→ TEXT EXCERPT:

#####

Does permutations work for you? Or, is this coding practice?

>>> from itertools import permutations
>>> s1 = "ab"
>>> s2 = "cd"
>>> all_values = [c for c in s1 + s2]
>>> ["".join(r) for r in permutations(all_values)]
['abcd', 'abdc', 'acbd', 'acdb', 'adbc', 'adcb', 'bacd', 'badc', 'bcad', 'bcda', 'bdac', 'bdca', 'cabd', 'cadb', 'cbad', 'cbda', 'cdab', 'cdba', 'dabc', 'dacb', 'dbac', 'dbca', 'dcab', 'dcba']
monkut
  • 42,176
  • 24
  • 124
  • 155
  • No no, I am trying to develop a working code without resorting to these in-built functions. Plus your output is not correct, in many of the output strings, `b` comes before `a`, whereas `a` should always come before `b`. That is interleaving, not permutation! – SexyBeast Oct 11 '12 at 09:50
  • I believe a subset of the permuted outputs is required here -- where the 2 input strings are interleaved in order. So, abdc is not a valid output – Dhara Oct 11 '12 at 09:51
  • @Cupidvogel You're not interested at all in a solution using itertools? – Lauritz V. Thaulow Oct 11 '12 at 09:52
  • 1
    @Cupidvogel What do you have against "resorting" to built-in functions? – Dhara Oct 11 '12 at 09:53
  • I want to do it myself with the basic functionalities. If I resort to `itertools`, the entire work is done by that, no? – SexyBeast Oct 11 '12 at 09:54
  • I am not against them per se. But I want to be able to do it with just sheer basic coding. – SexyBeast Oct 11 '12 at 09:54
  • Ok, I see, I didn't see the ordered part initially. – monkut Oct 11 '12 at 09:57
0

This is what I think you're trying to do:

from itertools import product, chain

def interleave(a, b):
    if len(b) > len(a):
        a, b = b, a

    boolean = (True, False)

#####

→ REQUIREMENT A: Reproduce the entries word for word, from the start of the entries down to the line containing "Languages with Latter-day", including both ends.

#####

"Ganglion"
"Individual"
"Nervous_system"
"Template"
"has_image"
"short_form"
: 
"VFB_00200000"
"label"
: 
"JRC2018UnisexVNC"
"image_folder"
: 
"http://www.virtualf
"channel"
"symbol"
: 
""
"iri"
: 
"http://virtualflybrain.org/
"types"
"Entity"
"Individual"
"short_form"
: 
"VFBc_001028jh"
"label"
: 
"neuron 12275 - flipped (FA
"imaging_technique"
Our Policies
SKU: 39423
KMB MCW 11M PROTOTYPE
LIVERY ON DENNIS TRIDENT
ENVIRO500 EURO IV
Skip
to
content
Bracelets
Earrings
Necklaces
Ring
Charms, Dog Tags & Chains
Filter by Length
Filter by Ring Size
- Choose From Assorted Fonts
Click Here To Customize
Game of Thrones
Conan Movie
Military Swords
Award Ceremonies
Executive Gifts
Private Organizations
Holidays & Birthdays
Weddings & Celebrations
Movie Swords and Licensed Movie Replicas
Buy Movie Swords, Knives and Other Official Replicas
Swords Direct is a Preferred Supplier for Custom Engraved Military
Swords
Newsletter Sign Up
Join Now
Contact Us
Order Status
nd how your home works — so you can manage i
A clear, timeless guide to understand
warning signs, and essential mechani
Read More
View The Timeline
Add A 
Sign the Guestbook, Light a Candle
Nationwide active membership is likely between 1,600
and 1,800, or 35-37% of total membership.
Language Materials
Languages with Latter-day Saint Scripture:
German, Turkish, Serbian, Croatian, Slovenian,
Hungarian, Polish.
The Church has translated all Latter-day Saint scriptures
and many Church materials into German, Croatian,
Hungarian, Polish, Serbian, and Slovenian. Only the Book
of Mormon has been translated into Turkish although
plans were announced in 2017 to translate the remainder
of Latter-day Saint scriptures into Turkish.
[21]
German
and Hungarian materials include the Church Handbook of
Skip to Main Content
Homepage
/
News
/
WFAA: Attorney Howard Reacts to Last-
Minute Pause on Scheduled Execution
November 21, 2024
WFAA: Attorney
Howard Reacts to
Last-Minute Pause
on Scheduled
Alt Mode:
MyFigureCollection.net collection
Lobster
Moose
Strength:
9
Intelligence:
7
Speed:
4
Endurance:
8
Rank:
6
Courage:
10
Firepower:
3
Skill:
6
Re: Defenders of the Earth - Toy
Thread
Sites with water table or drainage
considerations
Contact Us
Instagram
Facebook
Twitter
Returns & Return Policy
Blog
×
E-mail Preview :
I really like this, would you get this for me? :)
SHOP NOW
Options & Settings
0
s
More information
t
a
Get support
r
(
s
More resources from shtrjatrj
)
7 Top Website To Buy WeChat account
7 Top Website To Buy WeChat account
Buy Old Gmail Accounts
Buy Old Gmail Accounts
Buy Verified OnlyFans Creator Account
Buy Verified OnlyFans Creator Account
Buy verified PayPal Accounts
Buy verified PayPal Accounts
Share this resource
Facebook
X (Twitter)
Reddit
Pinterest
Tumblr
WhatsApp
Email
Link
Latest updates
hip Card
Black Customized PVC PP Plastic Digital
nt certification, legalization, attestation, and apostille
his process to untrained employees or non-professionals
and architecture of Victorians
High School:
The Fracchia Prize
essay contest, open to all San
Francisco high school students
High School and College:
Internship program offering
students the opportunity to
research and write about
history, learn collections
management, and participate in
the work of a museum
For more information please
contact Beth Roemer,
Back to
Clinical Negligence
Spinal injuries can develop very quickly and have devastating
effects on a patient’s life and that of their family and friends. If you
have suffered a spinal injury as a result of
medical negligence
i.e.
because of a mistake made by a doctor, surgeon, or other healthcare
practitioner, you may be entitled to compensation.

#####

→ REQUIREMENT B: In the forum thread excerpt, condense the comment that begins "No no, I am trying to develop" into a short list that keeps its main points.

→ WORKED SOLUTION A:
"Ganglion"
"Individual"
"Nervous_system"
"Template"
"has_image"
"short_form"
: 
"VFB_00200000"
"label"
: 
"JRC2018UnisexVNC"
"image_folder"
: 
"http://www.virtualf
"channel"
"symbol"
: 
""
"iri"
: 
"http://virtualflybrain.org/
"types"
"Entity"
"Individual"
"short_form"
: 
"VFBc_001028jh"
"label"
: 
"neuron 12275 - flipped (FA
"imaging_technique"
Our Policies
SKU: 39423
KMB MCW 11M PROTOTYPE
LIVERY ON DENNIS TRIDENT
ENVIRO500 EURO IV
Skip
to
content
Bracelets
Earrings
Necklaces
Ring
Charms, Dog Tags & Chains
Filter by Length
Filter by Ring Size
- Choose From Assorted Fonts
Click Here To Customize
Game of Thrones
Conan Movie
Military Swords
Award Ceremonies
Executive Gifts
Private Organizations
Holidays & Birthdays
Weddings & Celebrations
Movie Swords and Licensed Movie Replicas
Buy Movie Swords, Knives and Other Official Replicas
Swords Direct is a Preferred Supplier for Custom Engraved Military
Swords
Newsletter Sign Up
Join Now
Contact Us
Order Status
nd how your home works — so you can manage i
A clear, timeless guide to understand
warning signs, and essential mechani
Read More
View The Timeline
Add A 
Sign the Guestbook, Light a Candle
Nationwide active membership is likely between 1,600
and 1,800, or 35-37% of total membership.
Language Materials
Languages with Latter-day Saint Scripture:

→ WORKED SOLUTION B:
- The goal is working code that does not rely on built-in functions.
- The suggested output is wrong: in many strings `b` comes before `a`, but `a` should always precede `b`.
- The task is interleaving, not permutation.